EDMONTON – Located at the edge of the highway, in the heart of Nisku, Clarence Shields runs Blackjacks Roadhouse and Airways Country Inn.
“You get a sense of what is going on in the industry,” Shield explains as he talks about the impact low oil prices have had.
He tells of a story just told to him: “Three companies in the last month have come in and just handed in their keys because they just can’t make it work.
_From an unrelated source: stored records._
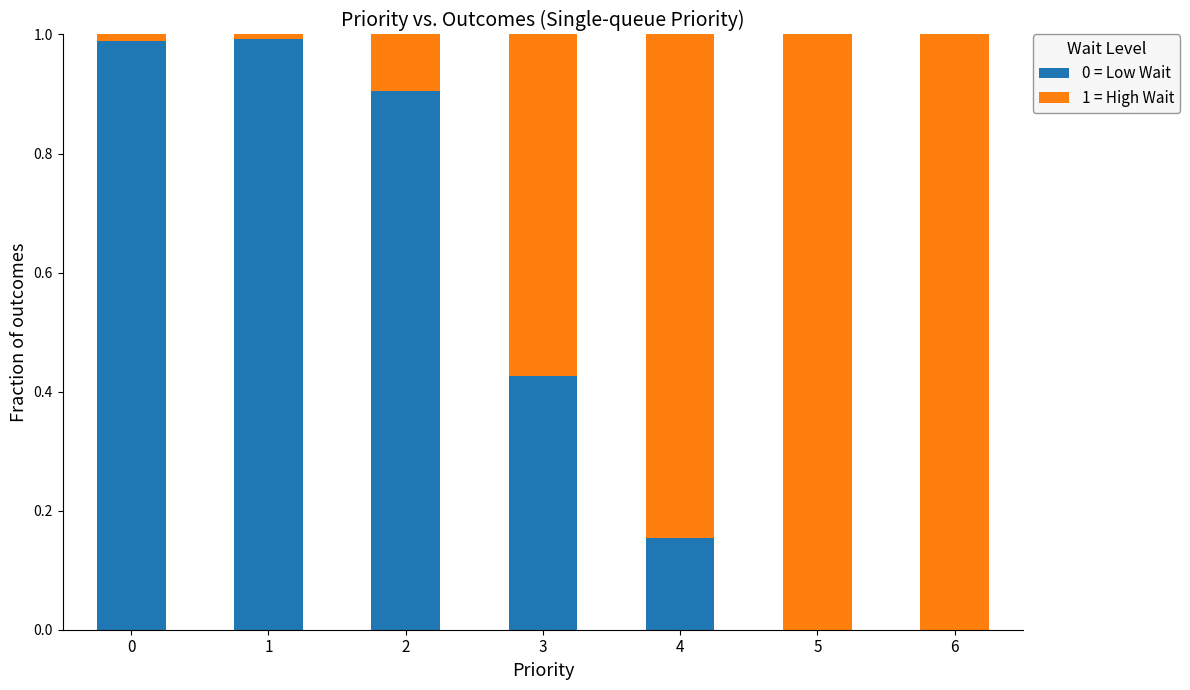

The 0 = Low Wait series shows -0.6 at 5. True or false?

False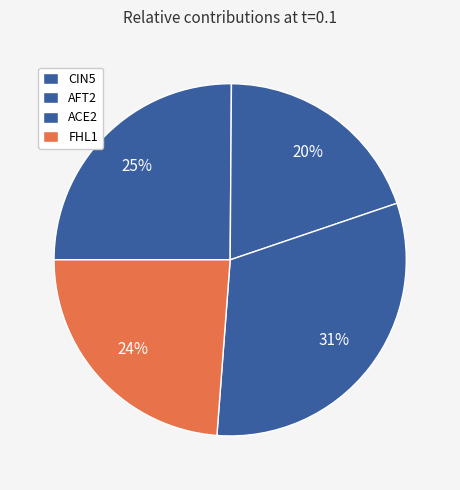

To the nearest percent, what is the combined percentage of CIN5 and AFT2?

45%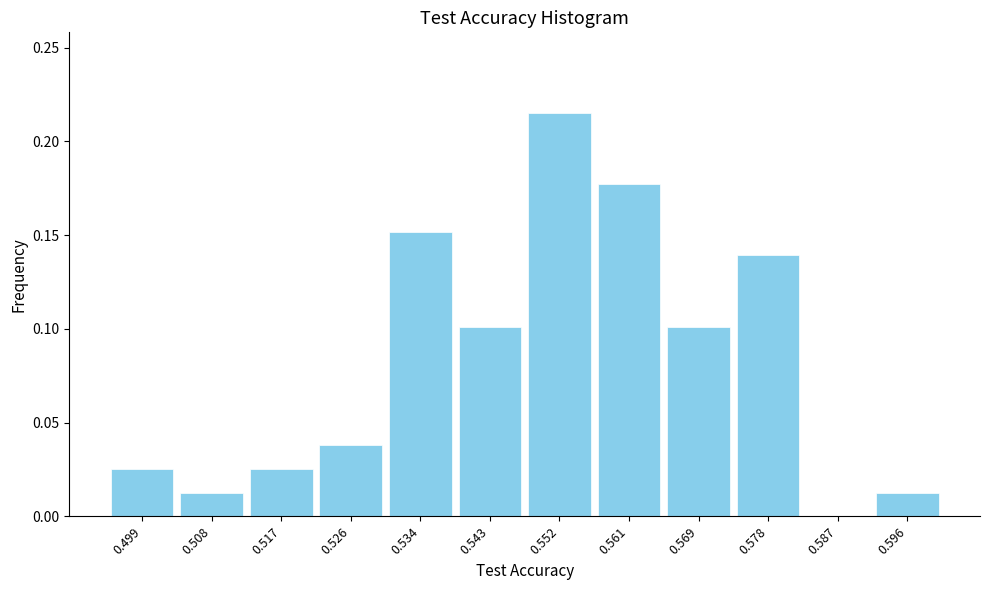

Reading left to right, transcribe this chart: for each bar, give the range it covers on the x-axis and its height. Neither the bar edges nor the heights are printed on the chart, so give them approximately, as read against the axes.

0.495 to 0.504: 0.025
0.504 to 0.512: 0.015
0.512 to 0.521: 0.025
0.521 to 0.530: 0.040
0.530 to 0.539: 0.150
0.539 to 0.547: 0.100
0.547 to 0.556: 0.215
0.556 to 0.565: 0.175
0.565 to 0.574: 0.100
0.574 to 0.582: 0.140
0.582 to 0.591: 0
0.591 to 0.600: 0.015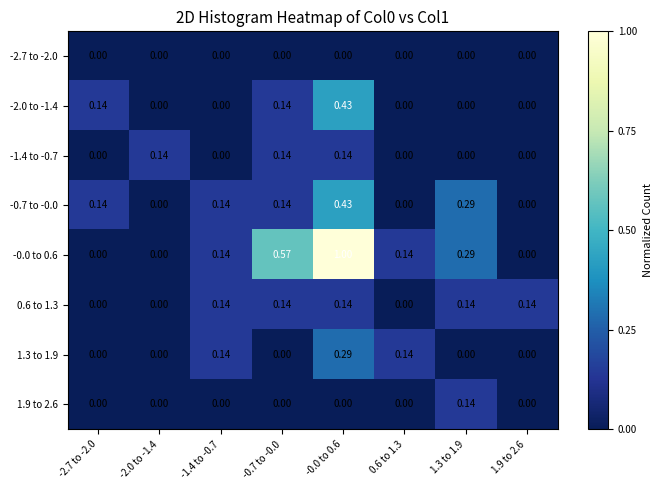

How many categories are shown in the chart?

8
There’s no business.”
It’s on that backdrop Prime Minister Justin Trudeau will visit Alberta, meeting with Premier Rachel Notley on Wednesday afternoon.
Shields hopes Trudeau really understands what’s happening here.
“I think as a leader of the country you stand up and you say, ‘OK, I’m going look at what’s going to be the best benefit for Canada,'” Shields says.
He wants to see the prime minister commit to expanding pipeline capacity.
“We will survive this drop in oil price if we’re able to get our product to market,” says Shields.
READ MORE: Justin Trudeau to visit struggling Alberta
In Edmonton, a local employment centre office sees a steady stream of people come through. One is Fogah Amegah.
“OK, like the saying goes, ‘You don’t put all your eggs in one basket,'” Amegah says, indicating he’s been looking for work since December. His advice for the prime minister is to help Alberta diversify in areas like forestry and agriculture.
“If we diversify our sources of income, whether the oil goes up or down, it’s not the only source of income for the province,” says Amegah.
Back in Nisku, Shields thinks about the future. He leans right. His father was a PC MP for northeast Alberta at one time. But he believes pragmatism, not ideology, is what will help all of Canada prosper.
“The success of this country is really dependent on our leaders and our leaders have to take a tough stand on certain things.”